There are some problems with this story: First, we have no record of Tarot in Egyptian lore. Connections drawn between the modern deck and Egyptian mythology are based largely on the imagery that was added to the cards' artwork centuries after the invention of the deck. We also know that the deck was used for card games well before its first recorded uses as a means of divination.
What we do know is that if something exists, the occult community will appropriate it -- animal entrails, tea leaves, the lines on our palms, the bumps in our heads, the stars in the sky. Regular playing cards were already being used for divination before the Tarot.
There is no reason to believe in the efficacy of any method of divination. For a claim to be true it must satisfy at least one of these criteria: It must be theoretically possible, and it must be proven effective in trials.

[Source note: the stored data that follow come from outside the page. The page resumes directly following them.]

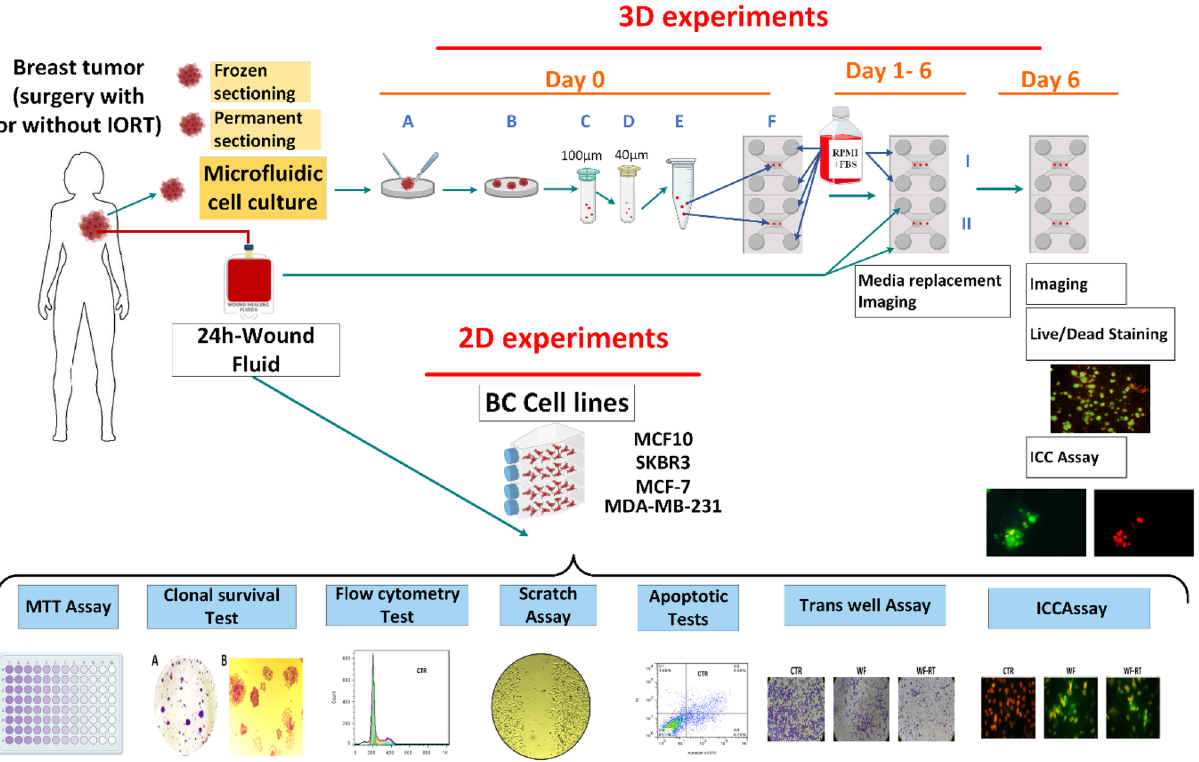
Figure 1. The graphical abstract of the study. Patients were classified into two groups: the Control group (only surgery) and the Test group (surgery + IORT). 3D experiments: On day 0, ( A , B ) Mechanically and enzymatically dissociation of the tumor specimens, respectively. ( C , D ) Filtration of the dissociated specimens using 100 µm and 40 µm cell strainers, respectively. ( E ) Embedding the spheroids into prepared collagen gel solution. ( F ) Filling the gel (collagen + spheroids) into the central channels and RPMI + FBS into media channels of the microfluidic devices. On days 1–6, I: Control device whose side channels are loading up with RPMI + FBS. II: Test device whose media channels are loading up with 24 h-wound fluid (WF/WF-RT). Optical imaging and media replacement were accomplished from day 0 to day 6 (RPMI + FBS for control devices and 24 h-wound fluid for test devices). On day 6, Live/Dead staining, immunocytochemistry, and fluorescent imaging. 2D experiments: assays on breast cancer cell lines under 24 h-WF/WF-RT treatment. The figure was created using Biorender (https:// biore nder.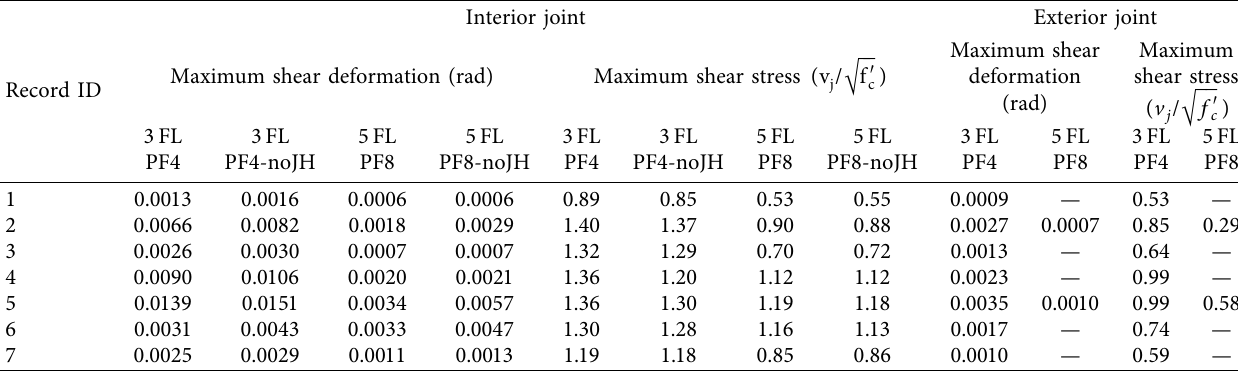
For the exterior joint in PF8, only results from records 2 and 5 are included because they are the largest. Furthermore, the seismic demands obtained from records 1, 2–4, and 5-6 are minimal, and the inclusion of these results is considered insignifcant.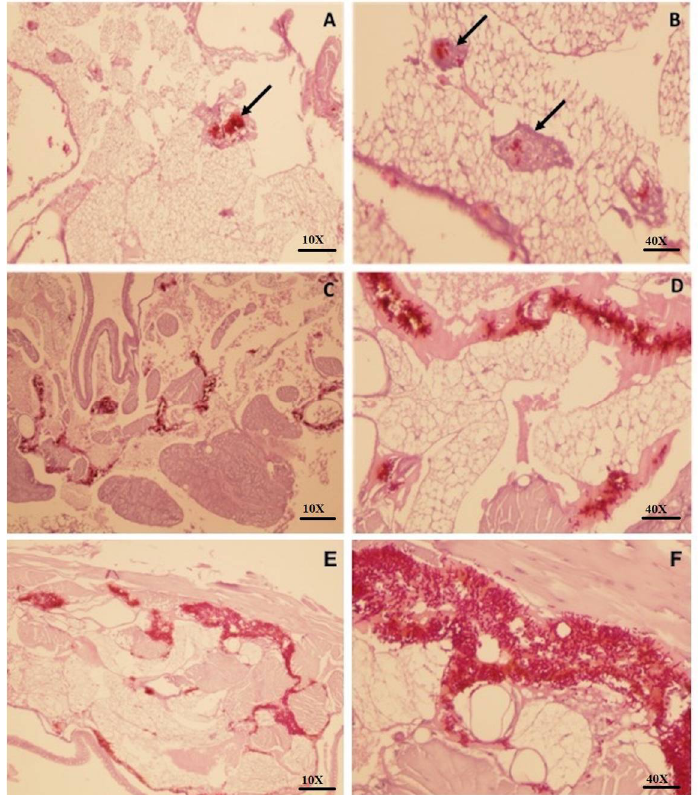
Figure 3. Galleria mellonella larvae were infected with 5 × 10 4 yeasts of C. auris and C. haemulonii complex and sacrificed 3 h or 3 days after infection, respectively. The tissue was preserved in formalin and then stained with periodic acid–Schiff (PAS). ( A ) Larvae infected with C. haemulonii complex 10×; and then stained with periodic acid–Schi ff (PAS). ( A ) Larvae infected with C. haemulonii complex 10 × ; ( B ) larvae infected with C. haemulonii complex 40 × ; ( C ) larvae infected with C. auris (432) 10 × ; ( B ) larvae infected with C. haemulonii complex 40×; ( C ) larvae infected with C. auris (432) 10×; ( D ) ( D ) larvae infected with C. auris (432) 40 × ; ( E ) larvae infected with C. auris (386) 10 × ; ( F ) larvae infected larvae infected with C. auris (432) 40×; ( E ) larvae infected with C. auris (386) 10×; ( F ) larvae infected with C. auris (386) 40 × . Black arrows show granuloma-like cell aggregates in the with C. auris (386) 40×. Black arrows show granuloma-like cell aggregates in the tissue.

No one can offer an explanation for the Tarot's ability to predict the future that does not contradict what we know about time and causality. How would information travel backward in time? Tarot believers might use language that sounds academic, involving terms like "energy" and "spirit," but these are nebulous concepts that lack a standard definition, let alone empirical verification.

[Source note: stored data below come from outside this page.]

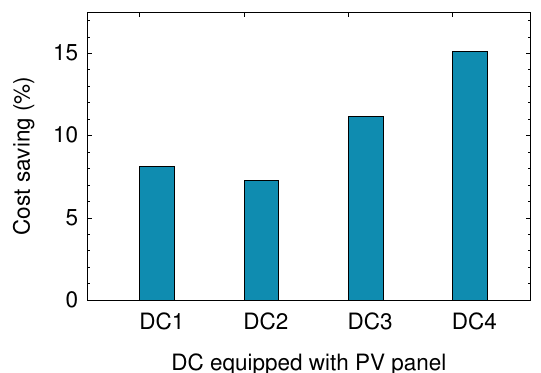
Figure 11. Cost-saving achieved by installing the PV panels in one DC only.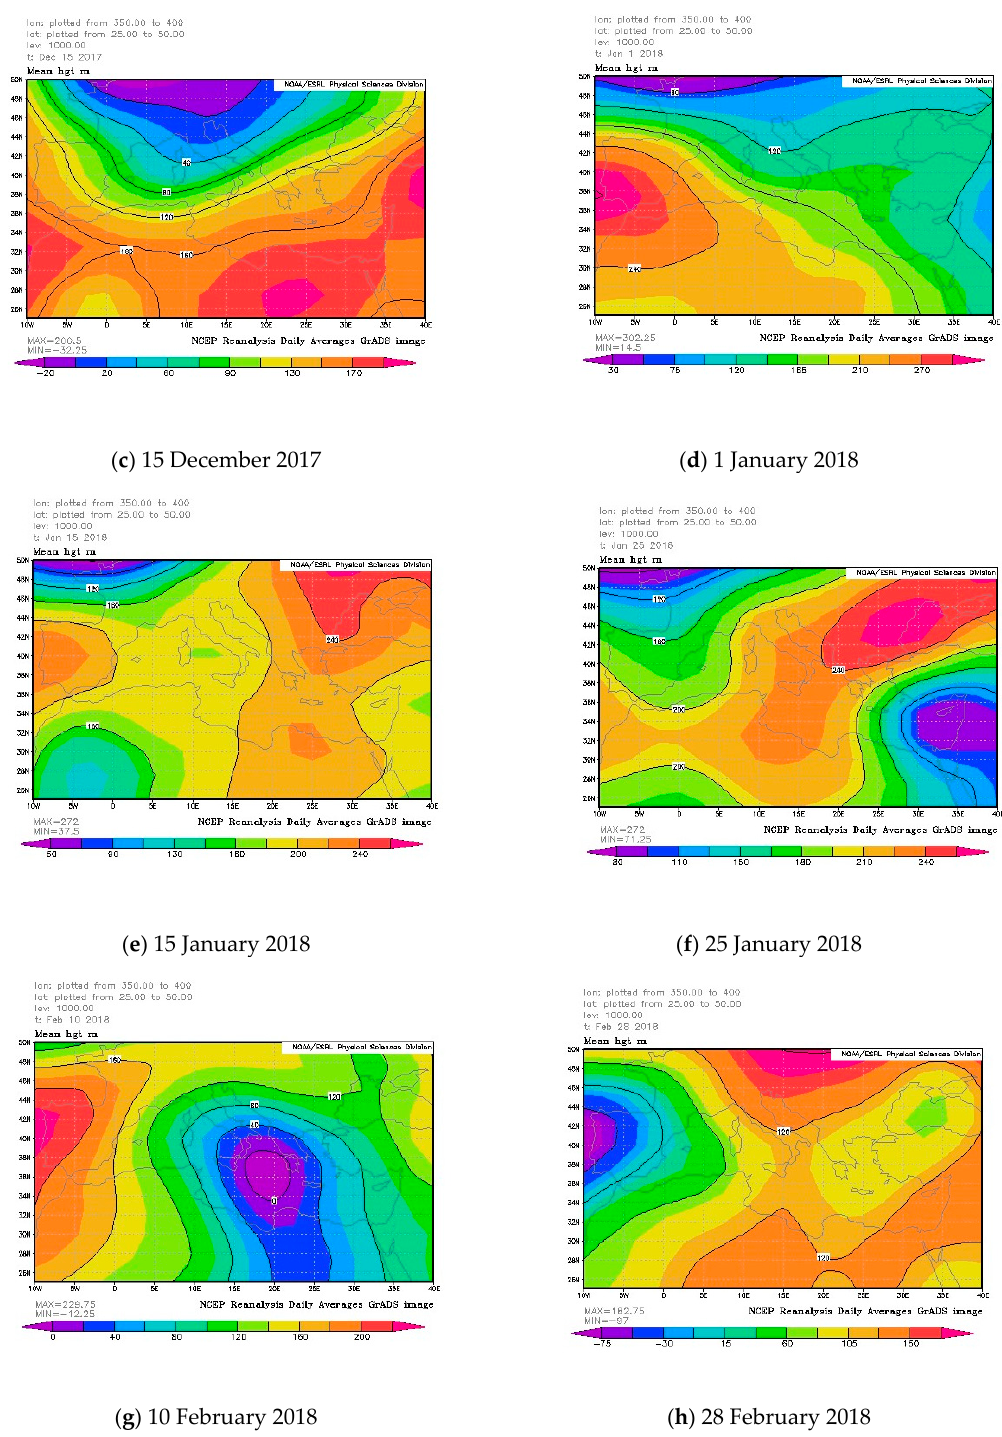
Figure 3. Same as Figure 2 but for geopotential heights [gpm].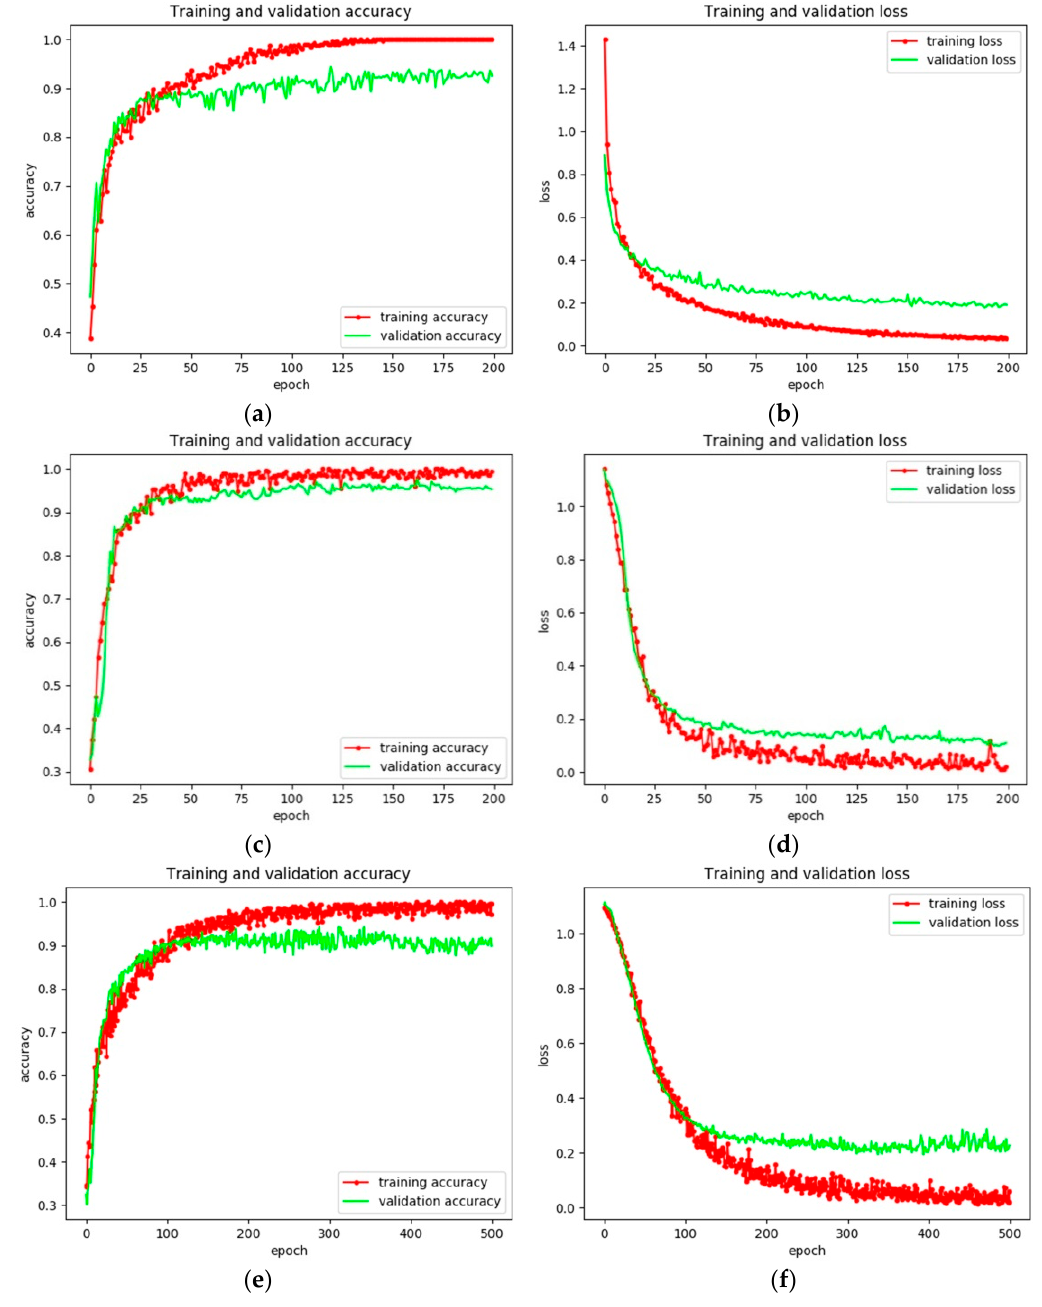
Figure 10. Training and validation accuracies of the ship classification model based on Xception. ( a , c , e ) show the training and validation accuracies, and ( b , d , f ) show the corresponding training and validation losses via the VGG19, InceptionV3, and Xception models, respectively. Table 8. Classification accuracies and training time of the four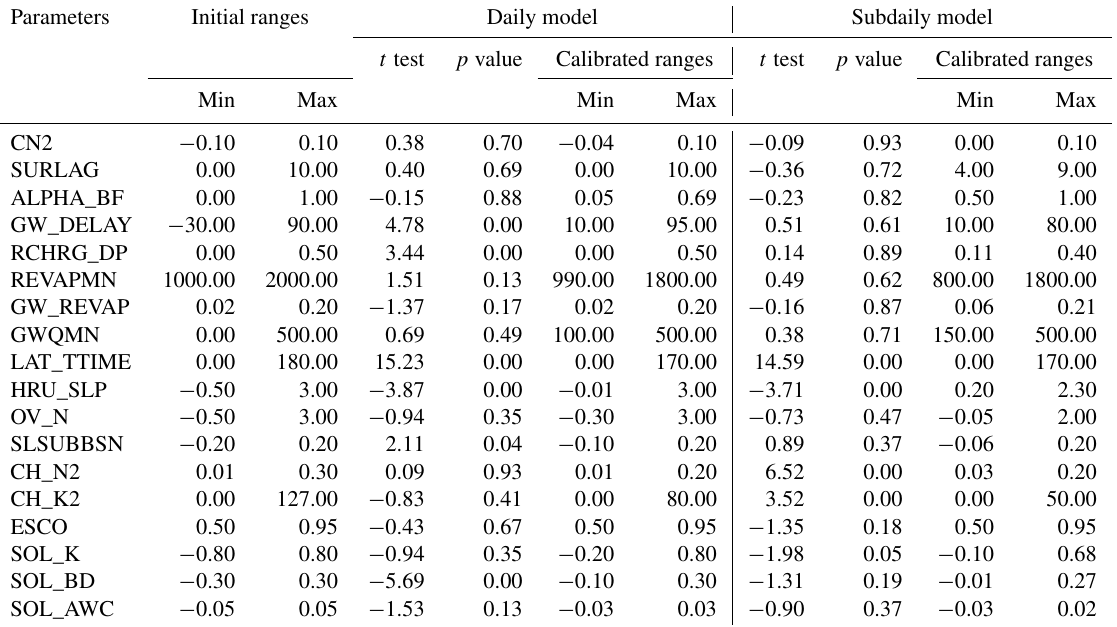
Table 4. Daily and subdaily SWAT-calibrated parameters and their sensitivities.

Never minding how it would work, does it work at all? That is easy to test. While the Tarot specifically doesn't seem to have been the subject of much testing, other forms of divination, like astrology and dowsing, have been soundly debunked many times over. If anyone does think they can prove the Tarot's effectiveness at predicting the future, the James Randi Educational Foundation has a million dollar prize waiting for them.
None of this means the deck is useless to the skeptic. I have read the Bible since I deconverted from Christianity, but out of interest in the book as a work of historical literature. Just as an atheist can enter a cathedral and marvel at the artwork, or experience the bliss of listening to Bach's sacred music, so also a rationalist can appreciate the Tarot as a work of art, and a product of human tradition that calls to attention our shared struggles and desires. Discard all claims of supernatural power, and what remains is a picture book that speaks of universal human experiences.